START RECORDS FOR THE TASK
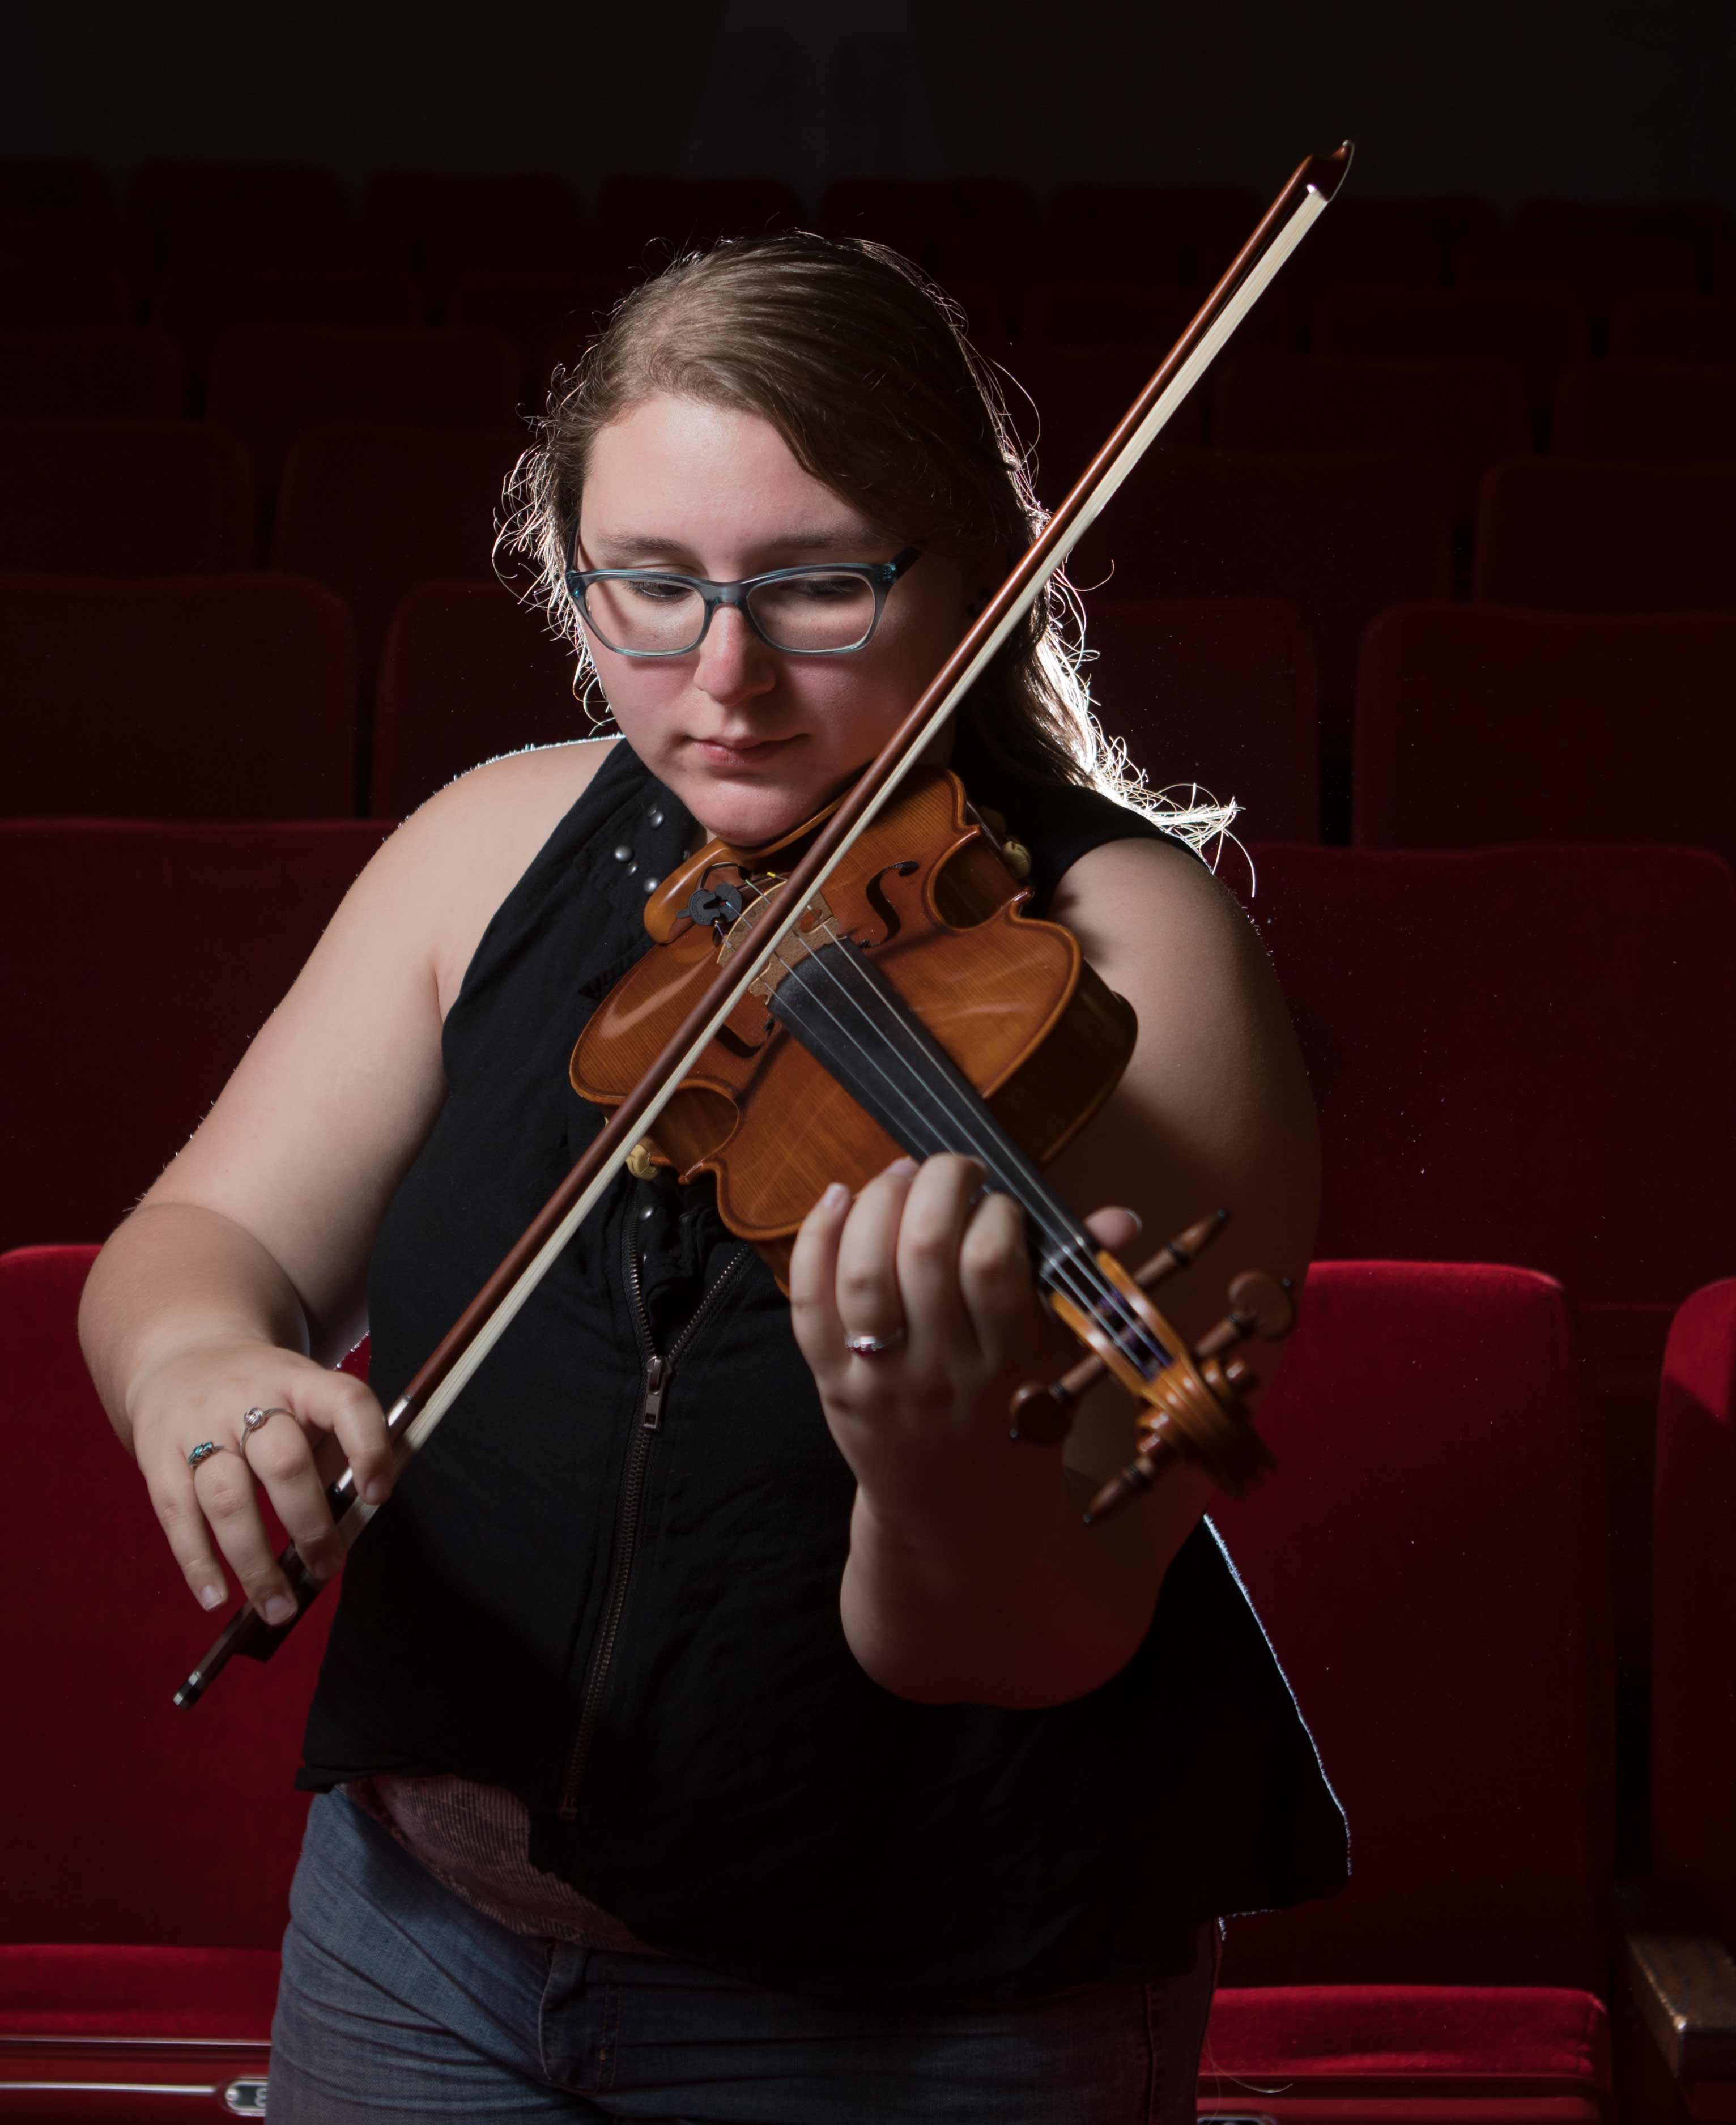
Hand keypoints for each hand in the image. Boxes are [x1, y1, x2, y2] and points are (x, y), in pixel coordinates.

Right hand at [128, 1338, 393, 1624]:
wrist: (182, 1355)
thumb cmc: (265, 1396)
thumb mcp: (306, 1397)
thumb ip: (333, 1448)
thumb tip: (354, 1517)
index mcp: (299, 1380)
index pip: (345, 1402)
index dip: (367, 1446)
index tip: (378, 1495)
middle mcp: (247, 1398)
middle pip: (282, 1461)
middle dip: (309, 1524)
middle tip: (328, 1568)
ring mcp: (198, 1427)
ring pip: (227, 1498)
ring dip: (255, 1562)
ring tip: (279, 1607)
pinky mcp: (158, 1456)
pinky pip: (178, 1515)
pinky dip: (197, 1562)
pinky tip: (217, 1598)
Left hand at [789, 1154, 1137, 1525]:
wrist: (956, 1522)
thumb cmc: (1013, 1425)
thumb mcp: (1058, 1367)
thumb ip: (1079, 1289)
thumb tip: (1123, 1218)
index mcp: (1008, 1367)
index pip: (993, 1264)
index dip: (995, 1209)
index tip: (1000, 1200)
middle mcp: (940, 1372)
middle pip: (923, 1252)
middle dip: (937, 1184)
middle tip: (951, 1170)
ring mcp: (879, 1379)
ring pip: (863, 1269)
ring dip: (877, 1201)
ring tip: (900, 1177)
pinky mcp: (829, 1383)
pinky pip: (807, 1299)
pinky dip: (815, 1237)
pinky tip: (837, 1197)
END RECORDS FOR THE TASK
# WHAT IS REQUIRED:
Return the final stretch of the listing exactly, starting with the line that contains "middle mcp: (940, 1372)" and ending with the last line.

# RESPONSE BELOW:
middle mcp: (940, 1372)
middle pip: (923, 1252)
middle dip: (937, 1184)
middle tip: (951, 1170)
ring mcp: (879, 1379)
ring pip: (863, 1269)
ring dip: (877, 1201)
ring tip: (900, 1177)
pinky mcp: (829, 1383)
pinky pip: (807, 1299)
pinky dip: (815, 1237)
pinky tip: (837, 1197)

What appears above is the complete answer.